Fears the coronavirus could turn into a global pandemic are valid, but the critical question, when will it peak? 

There are those who believe that once warmer weather arrives, the virus will plateau. While we can be cautiously optimistic, medical experts warn that most coronaviruses are not seasonal. However, according to Amesh Adalja, an infectious disease physician at Johns Hopkins, it appears this coronavirus, known as COVID-19, has the characteristics of a common-cold and could taper off with the approach of spring and summer. Still, that is only good news for the Northern Hemisphere because when that happens, the southern half of the globe heads into fall and winter. Which means in countries like Australia, there could easily be an increased transmission of the disease. 

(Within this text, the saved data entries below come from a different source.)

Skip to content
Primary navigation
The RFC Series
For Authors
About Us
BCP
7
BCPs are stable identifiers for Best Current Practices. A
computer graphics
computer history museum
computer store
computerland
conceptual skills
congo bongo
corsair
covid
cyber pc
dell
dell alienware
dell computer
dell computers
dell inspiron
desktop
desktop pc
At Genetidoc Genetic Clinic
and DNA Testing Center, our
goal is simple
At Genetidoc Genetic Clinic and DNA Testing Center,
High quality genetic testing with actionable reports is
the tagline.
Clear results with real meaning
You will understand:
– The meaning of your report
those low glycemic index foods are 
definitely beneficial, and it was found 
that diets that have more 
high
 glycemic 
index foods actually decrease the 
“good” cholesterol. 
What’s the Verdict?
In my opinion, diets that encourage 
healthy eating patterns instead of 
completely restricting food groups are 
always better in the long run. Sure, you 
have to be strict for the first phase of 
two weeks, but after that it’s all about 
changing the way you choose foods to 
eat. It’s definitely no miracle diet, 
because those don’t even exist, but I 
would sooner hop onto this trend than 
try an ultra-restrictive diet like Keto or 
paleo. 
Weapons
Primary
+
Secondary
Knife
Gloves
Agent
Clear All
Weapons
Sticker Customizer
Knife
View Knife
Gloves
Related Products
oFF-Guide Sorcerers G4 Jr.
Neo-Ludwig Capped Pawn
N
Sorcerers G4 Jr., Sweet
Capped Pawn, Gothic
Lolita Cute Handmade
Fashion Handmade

Such uncertainty, about how far spread is the disease and when it will finally become less of a threat has already caused disruptions in the global economy, not just China. And as the COVID-19 coronavirus continues, the impact on business will multiply. 

Already the airline and tourism industries have been hard hit. Out of an estimated 1.4 billion tourists annually, more than 10 percent are outbound from China. The telecoms and automoblle sectors have also suffered due to disruptions in the global supply chain, of which China is an important player. 

What this means for Indonesia will depend, of course, on how long the COVID-19 remains a threat, but what is certain is that there will be economic costs. Out of Indonesia’s 16 million tourist arrivals in 2019, more than 2 million, or 12.5 percent came from China. As fear spreads about getting infected, less and less people are travelling in general, which 

means, like elsewhere, Indonesia’s airlines and hotels will suffer, not to mention local economies such as Bali’s which rely heavily upon tourism. 

Because China is Indonesia’s biggest trading partner, obviously exports to China will decline as Its economy slows. But it will not just be Indonesia-China trade that will be affected: as other economies in the region begin to feel the pinch, especially those who trade heavily with China, so too will their economies take a hit and as a consequence regional trade will decline. 

Another, yet even more interesting question is how the COVID-19 virus will affect China’s relations with the outside world in general. Multinational companies will need to rethink their supply- chain risk with China, which could prompt boardrooms to pivot towards other countries to hedge their risk. In its foreign relations, there could be a spillover effect, as well, depending upon how Beijing handles the crisis. Any major misstep, and it is a sure bet that China’s prestige will be dented, which will then prompt politicians to reconsider their alliances.